*** Provided records ***

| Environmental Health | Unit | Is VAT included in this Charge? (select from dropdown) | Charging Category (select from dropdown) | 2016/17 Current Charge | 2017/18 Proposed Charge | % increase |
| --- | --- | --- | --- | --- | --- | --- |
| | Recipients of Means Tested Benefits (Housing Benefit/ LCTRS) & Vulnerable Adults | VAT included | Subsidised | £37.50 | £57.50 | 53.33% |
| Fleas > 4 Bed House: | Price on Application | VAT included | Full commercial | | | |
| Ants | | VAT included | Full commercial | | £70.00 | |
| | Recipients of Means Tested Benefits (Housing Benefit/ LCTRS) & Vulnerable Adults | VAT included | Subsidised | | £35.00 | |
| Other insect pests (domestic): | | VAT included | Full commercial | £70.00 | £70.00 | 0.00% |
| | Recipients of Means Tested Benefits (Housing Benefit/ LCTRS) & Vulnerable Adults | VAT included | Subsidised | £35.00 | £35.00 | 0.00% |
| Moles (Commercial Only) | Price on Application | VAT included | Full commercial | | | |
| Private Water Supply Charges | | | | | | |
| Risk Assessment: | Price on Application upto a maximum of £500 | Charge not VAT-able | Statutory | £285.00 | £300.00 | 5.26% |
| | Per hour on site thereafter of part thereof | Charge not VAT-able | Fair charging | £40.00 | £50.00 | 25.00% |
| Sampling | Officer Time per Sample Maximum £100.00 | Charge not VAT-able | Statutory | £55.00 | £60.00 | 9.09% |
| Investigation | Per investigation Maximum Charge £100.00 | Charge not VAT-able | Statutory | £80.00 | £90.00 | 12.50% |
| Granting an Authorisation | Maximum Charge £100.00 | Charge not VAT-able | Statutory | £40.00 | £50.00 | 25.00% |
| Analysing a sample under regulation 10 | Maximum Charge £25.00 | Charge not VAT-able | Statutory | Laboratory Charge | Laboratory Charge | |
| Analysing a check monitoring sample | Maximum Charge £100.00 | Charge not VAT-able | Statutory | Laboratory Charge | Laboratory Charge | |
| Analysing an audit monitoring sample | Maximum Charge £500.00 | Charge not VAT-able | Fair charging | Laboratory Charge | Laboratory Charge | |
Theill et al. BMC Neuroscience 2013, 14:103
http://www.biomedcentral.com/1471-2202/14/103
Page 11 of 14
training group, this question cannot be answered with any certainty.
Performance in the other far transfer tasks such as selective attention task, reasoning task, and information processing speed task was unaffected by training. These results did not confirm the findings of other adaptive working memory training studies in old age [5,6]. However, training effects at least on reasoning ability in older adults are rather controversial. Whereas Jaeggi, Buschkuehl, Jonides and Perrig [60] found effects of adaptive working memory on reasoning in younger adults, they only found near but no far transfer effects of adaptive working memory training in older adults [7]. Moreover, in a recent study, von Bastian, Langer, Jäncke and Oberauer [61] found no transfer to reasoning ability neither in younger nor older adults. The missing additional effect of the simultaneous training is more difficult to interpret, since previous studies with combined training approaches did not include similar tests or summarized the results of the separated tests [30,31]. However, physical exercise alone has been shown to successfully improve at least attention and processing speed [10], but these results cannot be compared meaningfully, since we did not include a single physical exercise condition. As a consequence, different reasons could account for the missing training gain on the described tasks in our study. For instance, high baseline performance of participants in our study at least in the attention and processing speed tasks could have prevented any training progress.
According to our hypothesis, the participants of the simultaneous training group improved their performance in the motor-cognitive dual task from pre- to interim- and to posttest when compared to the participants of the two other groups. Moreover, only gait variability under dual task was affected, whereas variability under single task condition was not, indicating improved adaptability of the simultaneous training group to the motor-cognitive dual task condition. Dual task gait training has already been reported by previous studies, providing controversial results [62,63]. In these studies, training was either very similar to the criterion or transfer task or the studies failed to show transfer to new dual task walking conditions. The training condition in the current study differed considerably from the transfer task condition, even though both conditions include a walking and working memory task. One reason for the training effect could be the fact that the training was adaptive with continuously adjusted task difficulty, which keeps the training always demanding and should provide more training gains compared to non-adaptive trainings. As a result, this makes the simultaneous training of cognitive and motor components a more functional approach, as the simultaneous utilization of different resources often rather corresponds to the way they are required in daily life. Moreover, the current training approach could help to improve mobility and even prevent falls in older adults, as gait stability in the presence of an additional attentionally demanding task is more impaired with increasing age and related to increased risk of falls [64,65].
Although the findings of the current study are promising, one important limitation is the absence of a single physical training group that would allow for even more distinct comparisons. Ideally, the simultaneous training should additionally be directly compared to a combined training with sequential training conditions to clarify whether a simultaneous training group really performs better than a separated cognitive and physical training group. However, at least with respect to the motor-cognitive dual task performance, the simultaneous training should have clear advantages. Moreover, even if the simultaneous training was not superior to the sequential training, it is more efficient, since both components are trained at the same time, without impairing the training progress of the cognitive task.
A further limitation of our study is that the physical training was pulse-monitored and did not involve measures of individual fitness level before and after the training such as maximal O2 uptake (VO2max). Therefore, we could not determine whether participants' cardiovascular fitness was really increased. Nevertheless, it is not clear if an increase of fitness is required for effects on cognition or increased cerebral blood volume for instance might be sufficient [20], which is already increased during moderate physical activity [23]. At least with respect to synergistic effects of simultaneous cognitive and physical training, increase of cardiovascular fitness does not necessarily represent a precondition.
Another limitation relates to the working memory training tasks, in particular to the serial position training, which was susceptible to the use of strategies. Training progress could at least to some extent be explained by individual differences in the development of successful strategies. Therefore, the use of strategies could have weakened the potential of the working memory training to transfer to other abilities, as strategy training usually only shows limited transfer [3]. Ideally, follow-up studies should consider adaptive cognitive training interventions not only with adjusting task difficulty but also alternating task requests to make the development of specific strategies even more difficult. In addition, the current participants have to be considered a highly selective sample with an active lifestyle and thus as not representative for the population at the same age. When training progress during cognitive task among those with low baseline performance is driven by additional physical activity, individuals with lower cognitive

***

■ What to work on
Print exactly the lines above from the one with "Statutory | £80.00 | £90.00 | 12.50% |" to the one with "Analysing a check", including both.

■ Exercise result
| Investigation | Per investigation Maximum Charge £100.00 | Charge not VAT-able | Statutory | £80.00 | £90.00 | 12.50% |
| Granting an Authorisation | Maximum Charge £100.00 | Charge not VAT-able | Statutory | £40.00 | £50.00 | 25.00% |
| Analysing a sample under regulation 10 | Maximum Charge £25.00 | Charge not VAT-able | Statutory | Laboratory Charge | Laboratory Charge | |
| Analysing a check monitoring sample | Maximum Charge £100.00 | Charge not VAT-able | Statutory | Laboratory Charge | Laboratory Charge | |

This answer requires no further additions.